English: Mug shot of Allen Stanford.

Image via Wikipedia

It takes some of these long trials to get going, but the Allen Stanford trial ramped up big this week. 

On Tuesday, Stanford, if he did not know it already, had really ticked off a woman in Antigua.  Marian Althea Crick said she remembers Allen Stanford as trying to use his charm to pursuade her to overlook regulations in the small island nation where she was a director of a regulatory agency that oversaw financial institutions like Stanford's bank he opened there in the 1990's.  Ms. Crick, who is now chairman of the Financial Services Regulatory Commission in Antigua, said she complained to Antiguan authorities when Stanford was also put on the board that regulated banks in Antigua....a clear conflict.  Her quote on the stand was, "It reminded me of a saying we have at home, it was a classic case of the rat being put in charge of the cheese." However, there was no clear violation that she could point to that incriminated Stanford...but the there is plenty of that to come in this trial.  You have to admit, once you clear out the regulators, it looks like you set the stage for some big things.

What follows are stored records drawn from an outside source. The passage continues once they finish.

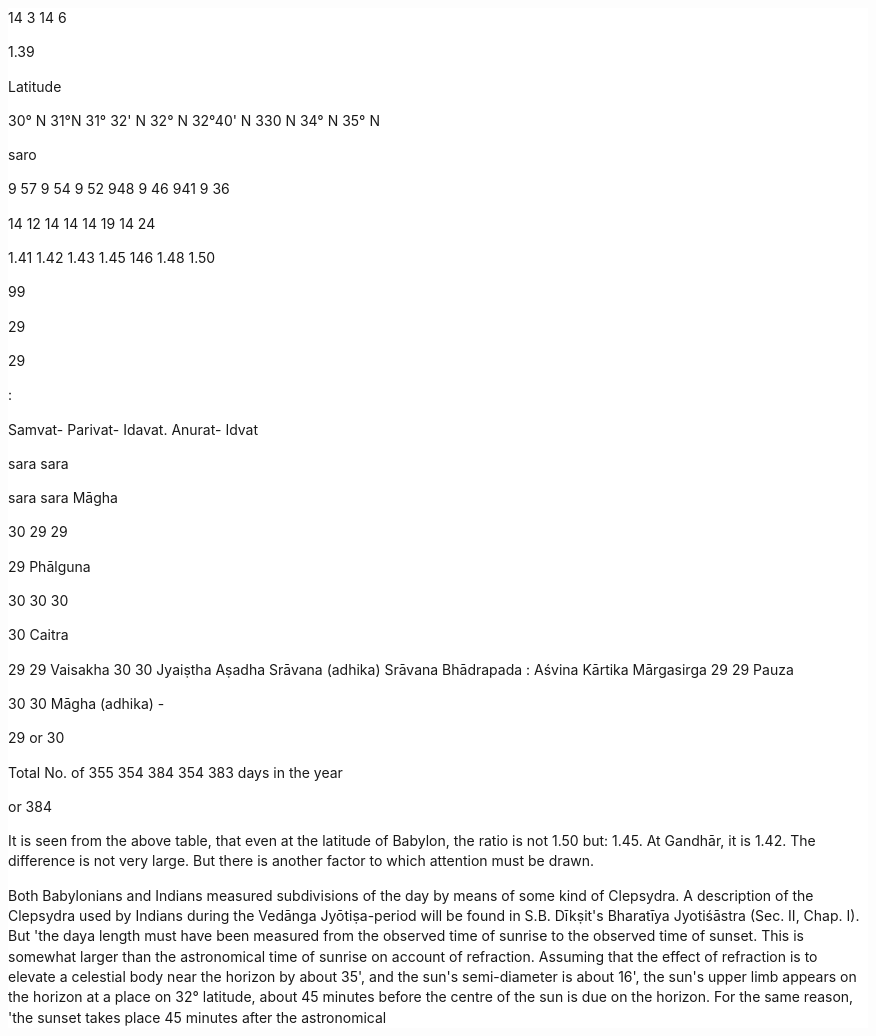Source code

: 14 3 14 6 

1.39 

Latitude 

30° N 31°N 31° 32' N 32° N 32°40' N 330 N 34° N 35° N 

saro 

9 57 9 54 9 52 948 9 46 941 9 36 

14 12 14 14 14 19 14 24 

1.41 1.42 1.43 1.45 146 1.48 1.50 

99 

29 

29 

: 

Samvat- Parivat- Idavat. Anurat- Idvat 

sara sara 

sara sara Māgha 

30 29 29 

29 Phālguna 

30 30 30 

30 Caitra 

29 29 Vaisakha 30 30 Jyaiṣtha Aṣadha Srāvana (adhika) Srāvana Bhādrapada : Aśvina Kārtika Mārgasirga 29 29 Pauza 

30 30 Māgha (adhika) - 

29 or 30 

Total No. of 355 354 384 354 383 days in the year 

or 384 

It is seen from the above table, that even at the latitude of Babylon, the ratio is not 1.50 but: 1.45. At Gandhār, it is 1.42. The difference is not very large. But there is another factor to which attention must be drawn. 

Both Babylonians and Indians measured subdivisions of the day by means of some kind of Clepsydra. A description of the Clepsydra used by Indians during the Vedānga Jyōtiṣa-period will be found in S.B. Dīkṣit's Bharatīya Jyotiśāstra (Sec. II, Chap. I). But 'the daya length must have been measured from the observed time of sunrise to the observed time of sunset. This is somewhat larger than the astronomical time of sunrise on account of refraction. Assuming that the effect of refraction is to elevate a celestial body near the horizon by about 35', and the sun's semi-diameter is about 16', the sun's upper limb appears on the horizon at a place on 32° latitude, about 45 minutes before the centre of the sun is due on the horizon. For the same reason, 'the sunset takes place 45 minutes after the astronomical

Crick resigned as a regulator in 2002 and was replaced by Leroy King.  King was accused of taking a part in hiding Stanford's alleged fraud as well as a few million dollars in payments from Stanford financial....along with a few Super Bowl tickets (tis the season).  King is still in Antigua fighting extradition to the U.S. to face charges.

Another witness for the government was Mark Collinsworth, who was a research analyst at Stanford Financial Group, Co. in the U.S.  Collinsworth painted a picture of Stanford as not being that engaged with the business and that he never received any direction from Stanford to falsify financial statements.  He also said that James Davis, former CFO at Stanford and is cooperating with government, had hired people who had no business working for a financial institution. Davis once hired one of his former farm hands as a commodities analyst and his preacher as an analyst for Middel Easter affairs.  What's the harm if the whole thing was a fraud.

And what is a good fraud if you can't have some fun in the midst of it.  Henry Amadio, a former accountant for Stanford in Houston, testified that he kept a secret report for Allen Stanford to track the flow of over $2 billion from the Antiguan bank to other entities controlled by Mr. Stanford.  Prosecutors believe that the promises Stanford made to depositors who thought they were investing in a safe investment, was nothing but a rouse to fund yachts, homes, jets or far flung enterprises that were risky.  Amadio worked directly for Mark Kuhrt at Stanford Financial.  Kuhrt was arrested and charged in the scandal in June 2009, the day after Allen Stanford was arrested.

On Thursday, it was James Davis, Stanford's former roommate at Baylor, former friend and former CFO at Stanford Financial, who took the stand.  Davis said in his testimony that, "I was involved in faking the numbers, but he was the chief faker."  Sounds like a new business term.  Davis (63), who is a government witness after pleading guilty in 2009, has a lot riding on this testimony as he is hoping to get a prison sentence that will be short enough that he can live out some of it in the free world.  Davis had some admissions of his own as he talked about his 3-year affair with Stanford Financial's Chief Investment Officer, Laura Pendergest Holt.  He noted that Stanford approved of the affair by saying, "That's good; she'll be loyal." Holt is still planning on going to trial later this year, so I'm sure this story is going to be repeated again in a few months.

Davis said that he knew Stanford was a fraud back in 1991 (18 years prior to his arrest), so why did he stay, "I believed in Mr. Stanford - wrongfully so.... but I continued to stay there and lie with him," he told Assistant U.S. Attorney William Stellmach under questioning.